Pierre Bourdieu war ein streitbarer und engagierter französischer Intellektueller. Seinem Werk widmete die Arbeitnehmerkammer eine Tagung. Jetzt wurden die Vorträge veröffentlicht.

Das Bildungssystem, die Globalisierung der Welt(wirtschaft), die Macht der Lebensstile und Konsumentscheidungen: Schon die Themen Pierre Bourdieus machen deutlich, dass der akademische Elfenbeinturm nicht sein bevorzugter Aufenthaltsort war. Endgültig berühmt wurde der französische Soziologe (1930 bis 2002) mit seinem politischen Engagement gegen den Neoliberalismus. Im Dezember 1995 hält er eine Brandrede vor streikenden Eisenbahnern in der „Gare de Lyon“ in Paris. Was er dort vorträgt, läßt an Deutlichkeit nichts zu wünschen übrig: „Es muß Schluß sein mit der Sachverständigen Tyrannei vom Typ Weltbank, die ohne Widerrede die Entscheidungen des neuen Leviathan, genannt ‚Finanzmarkt‘, aufzwingen, und die statt zu verhandeln, zu ‚erklären‘ gedenken.“ Eigenwillige Wissenschaft und politisches Engagement verbinden sich bei Bourdieu immer wieder zu öffentlichen Ereignissen. Eine Tagnung der Bremer Arbeitnehmerkammer beschäftigte sich folgerichtig mit dem Verhältnis „zwischen politischer Forschung, Theorie und Intervention“ im Werk Bourdieus. Die Vorträge der Tagung sind nun in einem Band dokumentiert.

von Franz Hector

Pierre Bourdieu hat im Lauf von mehr als vierzig Jahren ein kaum übersehbares Werk hinterlassen: von der „Soziologie Algeriens“, ethnologischen Untersuchungen über Untersuchungen des Bildungssystems in seinen verschiedenen Bereichen und Facetten, die „Die feinen Unterschiede“, eine Klassenanalyse entlang verschiedener Lebensstile, den „Staatsadel“, eine Analyse französischer Eliteschulen und Elitereproduktion, bis zum kolossalen Gemeinschaftswerk „Das Elend der Welt“. Auch wenn zentrale Begriffe seiner Forschung wie etwa Habitus und die von ihm unterschiedenen Kapitalsorten mittlerweile sogar in Singlebörsen vorkommen (“kulturelles Kapital sucht ökonomisches Kapital“), ist es nach seinem Tod im Januar 2002 still geworden um Bourdieu. Dies könnte daran liegen, daß er einem nichtakademischen Publikum erst relativ spät bekannt geworden ist, als Unterstützer der französischen Streikbewegung, als streitbarer Wissenschaftler gegen die „neoliberale Gegenrevolution“, als unermüdlicher Initiator von Gegenöffentlichkeit, als jemand, der es eben nicht beim Unterschreiben von Petitionen belässt und sich dann in seine Akademie zurückzieht, sondern in den Ring steigt und sich angreifbar macht.

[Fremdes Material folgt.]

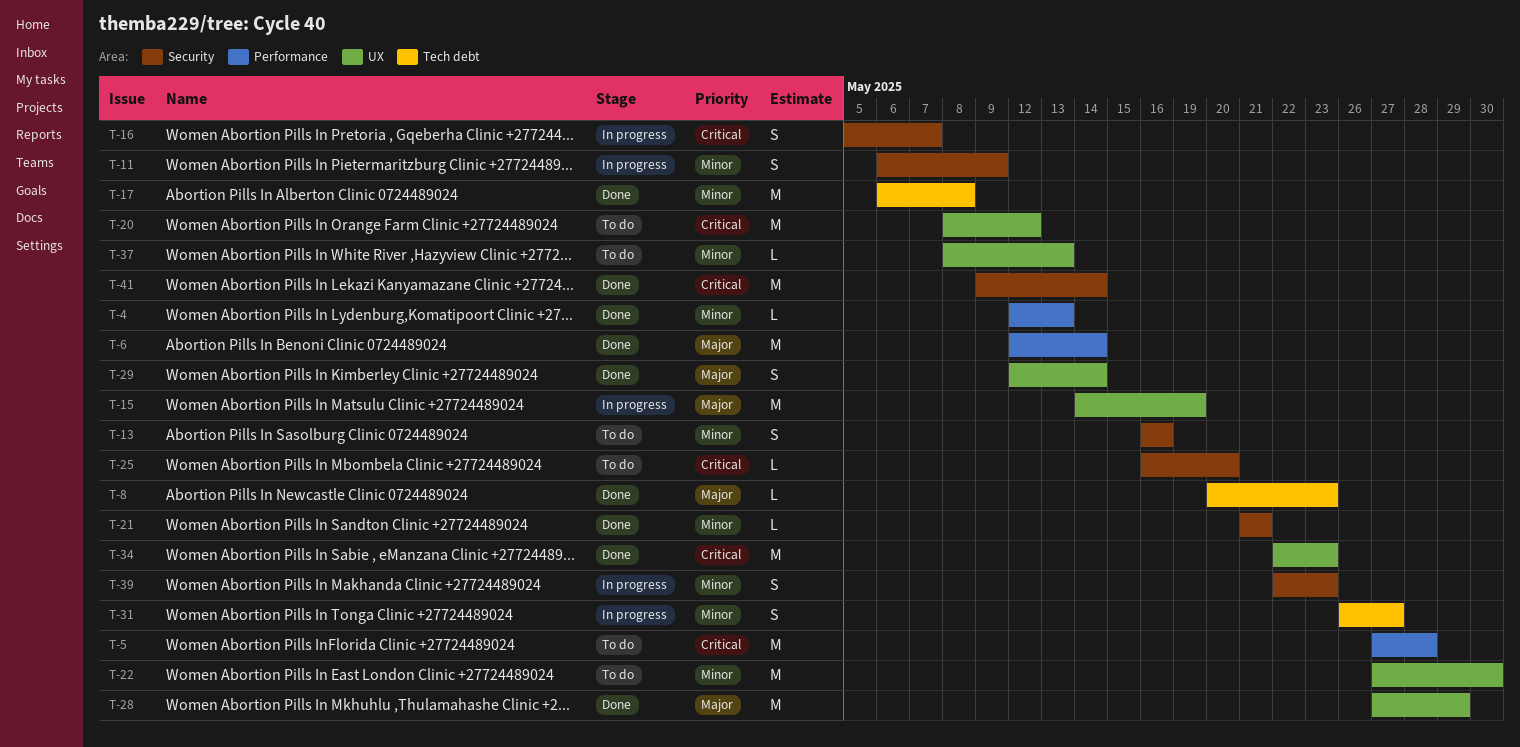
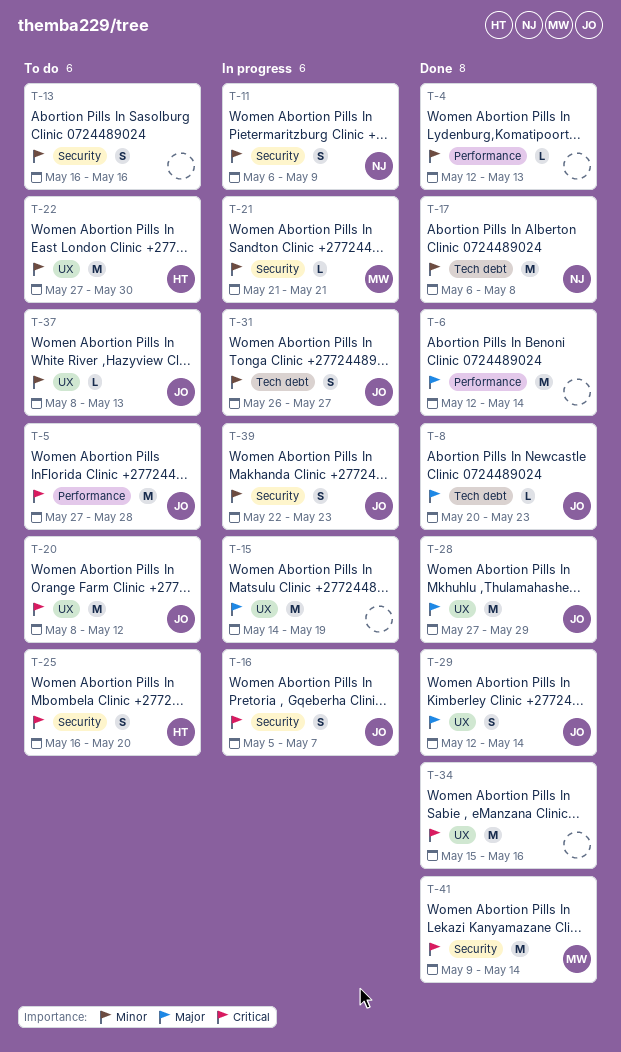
T-21, status: Done -> In progress
T-25, estimate: L -> S
T-34, start: May 22 -> May 15
T-34, due: May 23 -> May 16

„Kardinal Ratzinger der Wissenschaft“

Und angegriffen wurde Bourdieu immer. Den Kommunisten galt er als Antikommunist, sein früherer Förderer Raymond Aron hielt ihn wegen seines Buches über die Lage der Studenten gar für einen intellektuellen Wegbereiter des Mai 68; die linken Lehrergewerkschaften als Verfechter eines meritokratischen Bildungssystems fühlten sich in ihrem Selbstverständnis gestört, weil er nachwies, wie „konservierend“ die Schule trotz aller Reformen ist; gleiches galt für die Professorenschaft, deren Spiele und Spielchen um Macht und Reputation er im „Homo academicus“ durchleuchtet hat. „Lebendigen Vorwurf“ nannte ihn der Nouvel Observateur nach den Feinen Unterschieden, „Nestbeschmutzer“ hieß es nach dem Homo academicus, Eine „Ewig-Gestrigen“ und „Kardinal Ratzinger der Wissenschaft“ nannten ihn die liberal gewordenen Exmaoisten, seine Lieblingsgegner aus den Pariser Redaktionsstuben, weil er es gewagt hatte, auch die Journalisten und das journalistische Feld zu untersuchen: die zunehmende Abhängigkeit der Medien von Einschaltquoten und Anzeigenkunden, das Zitierkartell, das Geschwätz der immer gleichen Medienintellektuellen in den Talkrunden und auf den Debattenseiten der Presse, mit ihren gegenseitigen Abhängigkeiten und Lobhudeleien. Menschen, die über alles und jedes reden, an denen aber niemand vorbeikommt, der vorankommen will.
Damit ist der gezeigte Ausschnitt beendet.